Instructions for the task -> Retype every line of the data below, starting with the first and ending with the line that contains "Structures marked on this image (semi-automatically", but leave out the pictures.

Items from a dataset:
%%
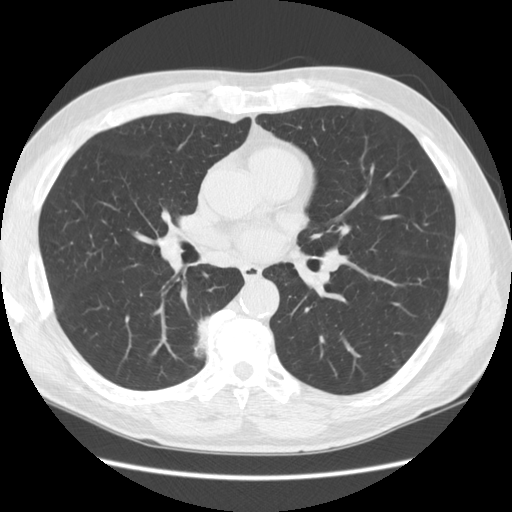
Low-dose screening chest CT, one axial slice; position 69 of 133 along the scan axis; reconstruction kernel STANDARD; 120 kVp; lung window (W 1500 / L -600 HU); 512 × 512 image matrix.
Structures marked on this image (expert manual segmentation):
- lesion 1 (tumor, lower lobe of right lung): bounding box (x1, y1, x2, y2) in pixels: (195, 317, 210, 358)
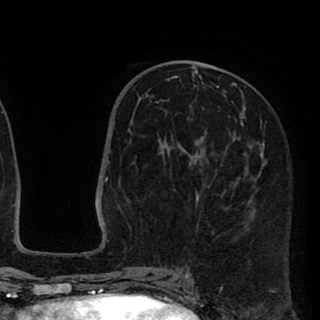
Breast MRI (dynamic contrast-enhanced), one axial slice; slice 43 of 90 in the series (ordered by position); cropped to one breast; dynamic contrast-enhanced series, time point 2 of 8 at this slice position (early post-contrast); 1.5 T; TE 2.6 ms, TR 5.8 ms; 320 × 320 image matrix, field of view 206 × 206 mm. Female patient.
Structures marked on this image (semi-automatically segmented with operator editing):
- enhancing-tissue mask used for the functional tumour volume (all voxels passing the contrast-enhancement thresholds inside the analysis volume; usually the tumour): box from (x=157, y=70) to (x=264, y=234) px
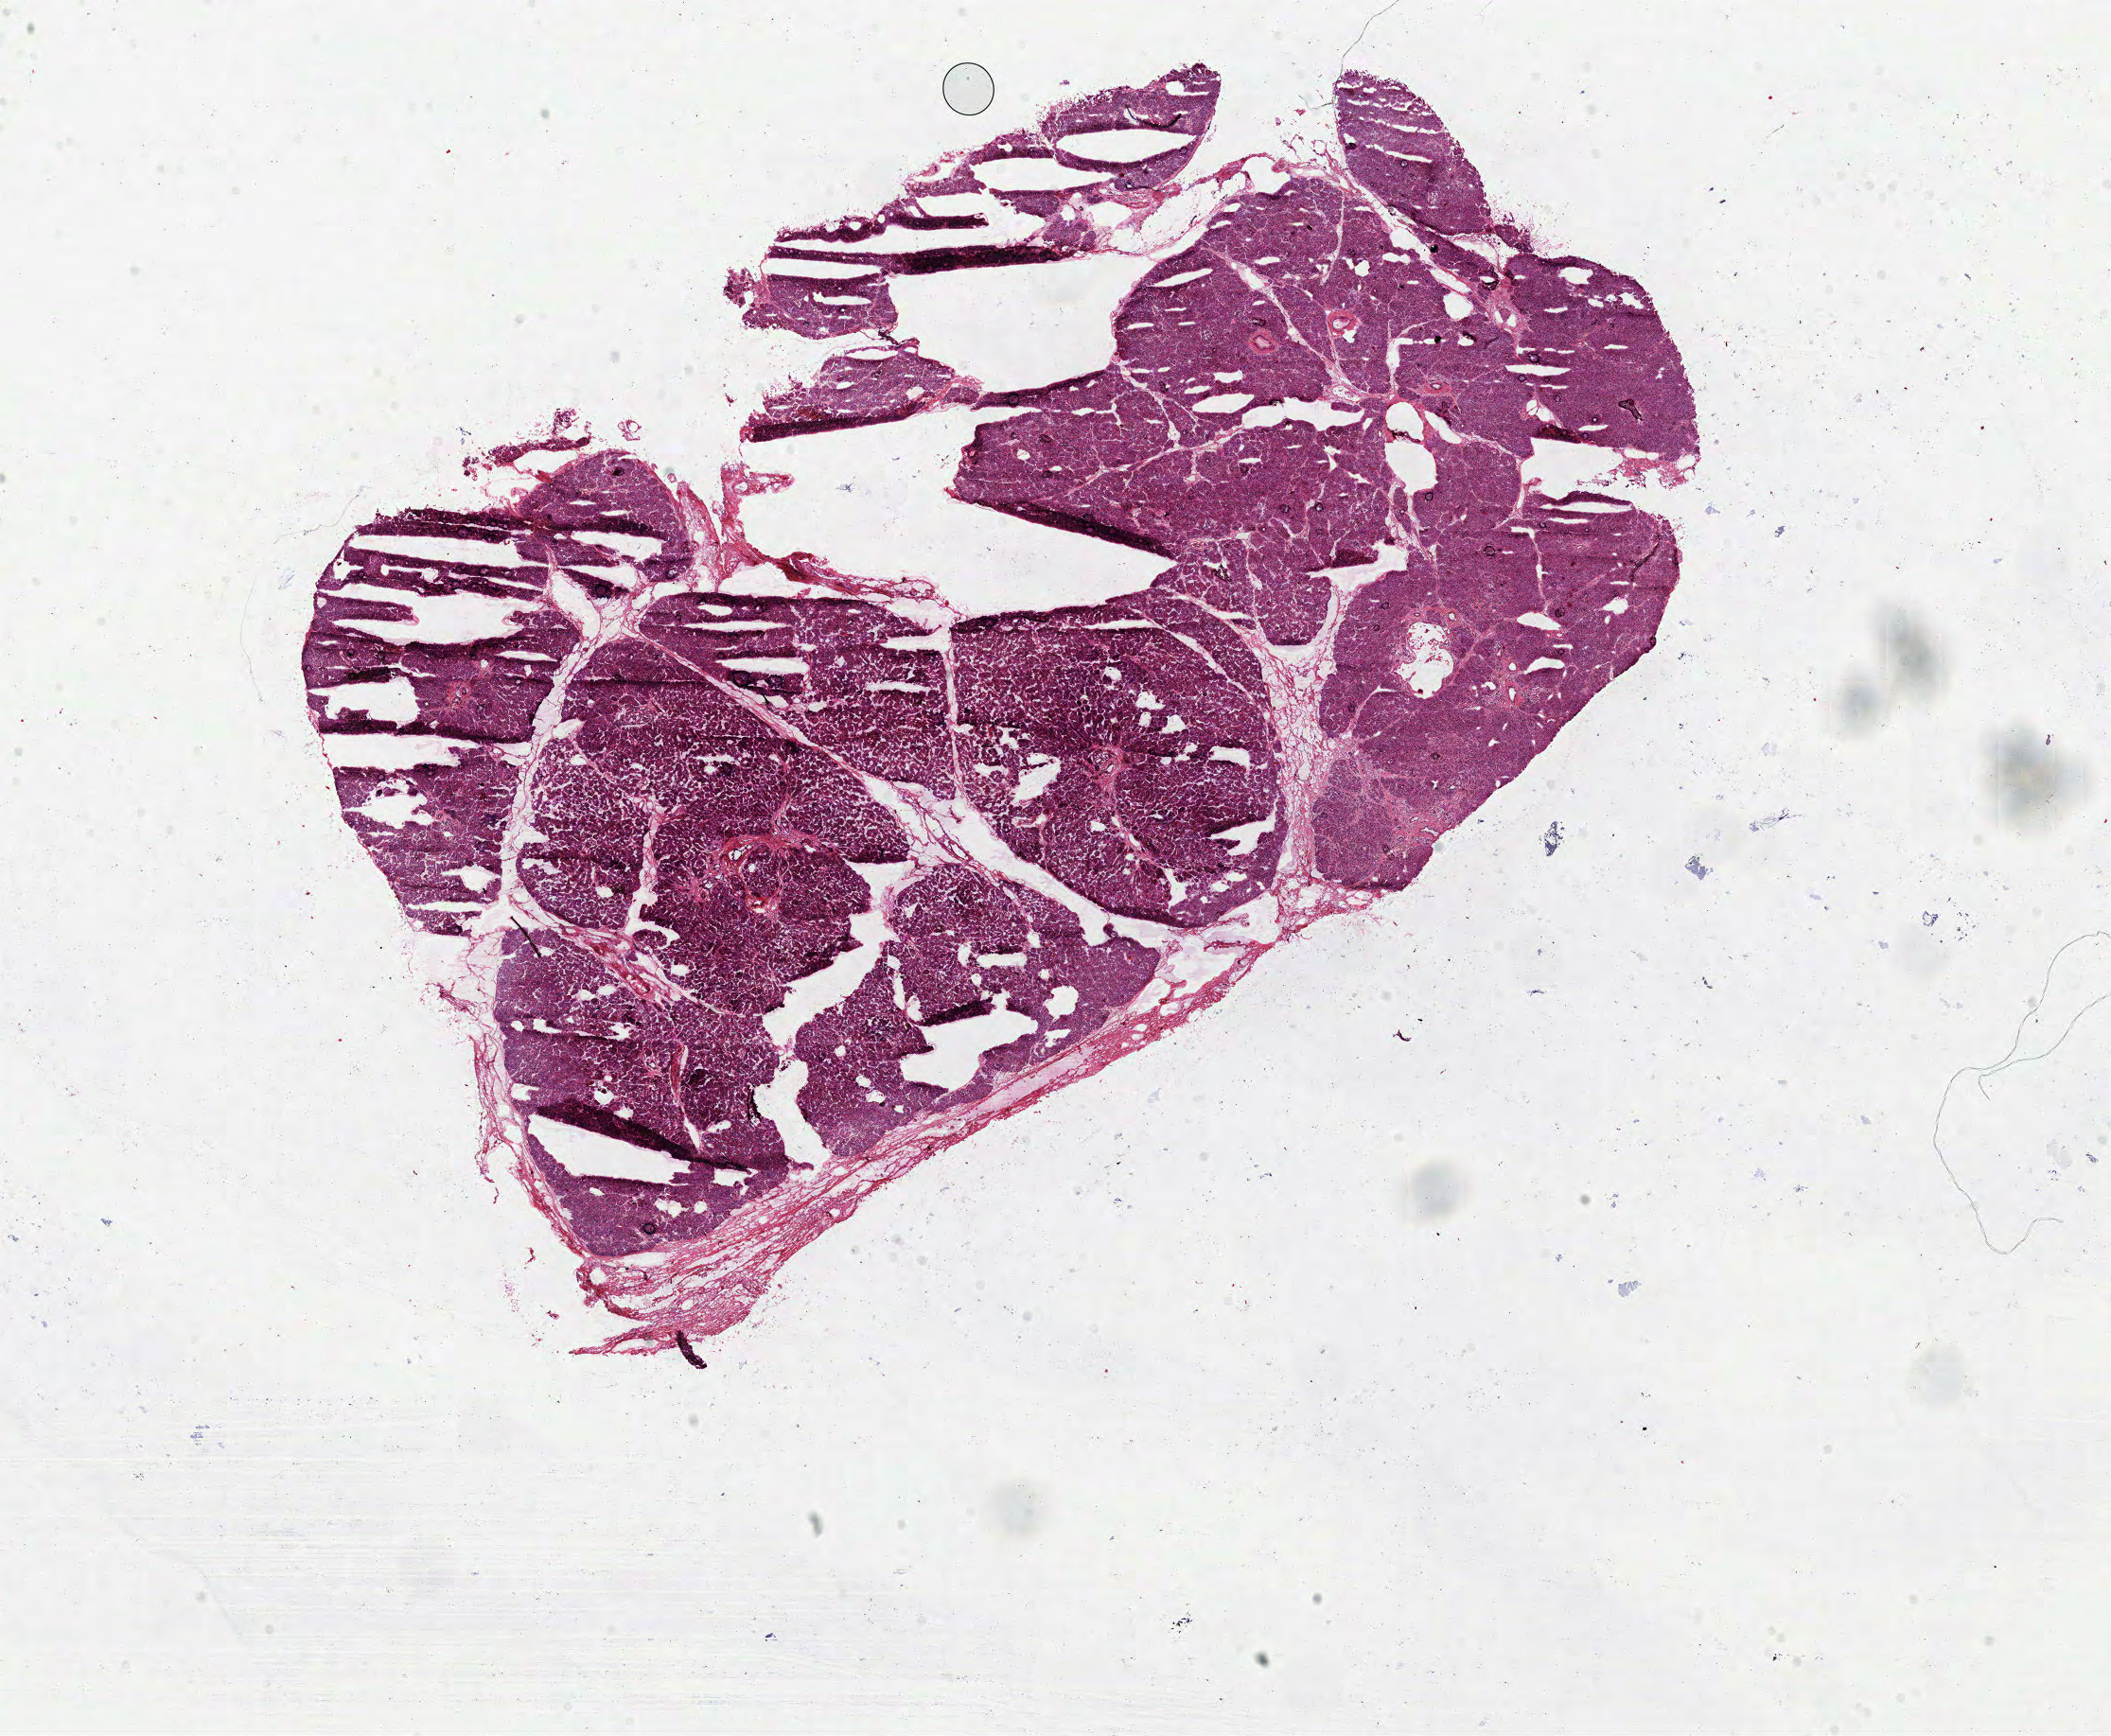
Digitized Hematoxylin and eosin (H&E) stained tissue section (whole slide) — shown as a low-resolution overview of the whole scanned area (about 17.6 x 14.5 mm, slide scanned at 40x), frozen section, pancreas, solid tissue normal (non-tumour tissue) sample. Male, age 52 years at initial diagnosis.
This section: solid tissue normal sample (biorepository sample class). Patient diagnosis: Infiltrating duct carcinoma, NOS.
%%
Written solution ->
Low-dose screening chest CT, one axial slice; position 69 of 133 along the scan axis; reconstruction kernel STANDARD; 120 kVp; lung window (W 1500 / L -600 HU); 512 × 512 image matrix.
Structures marked on this image (expert manual segmentation):
- lesion 1 (tumor, lower lobe of right lung): bounding box (x1, y1, x2, y2) in pixels: (195, 317, 210, 358)
Breast MRI (dynamic contrast-enhanced), one axial slice; slice 43 of 90 in the series (ordered by position); cropped to one breast; dynamic contrast-enhanced series, time point 2 of 8 at this slice position (early post-contrast); 1.5 T; TE 2.6 ms, TR 5.8 ms; 320 × 320 image matrix, field of view 206 × 206 mm. Female patient.
Structures marked on this image (semi-automatically segmented with operator editing):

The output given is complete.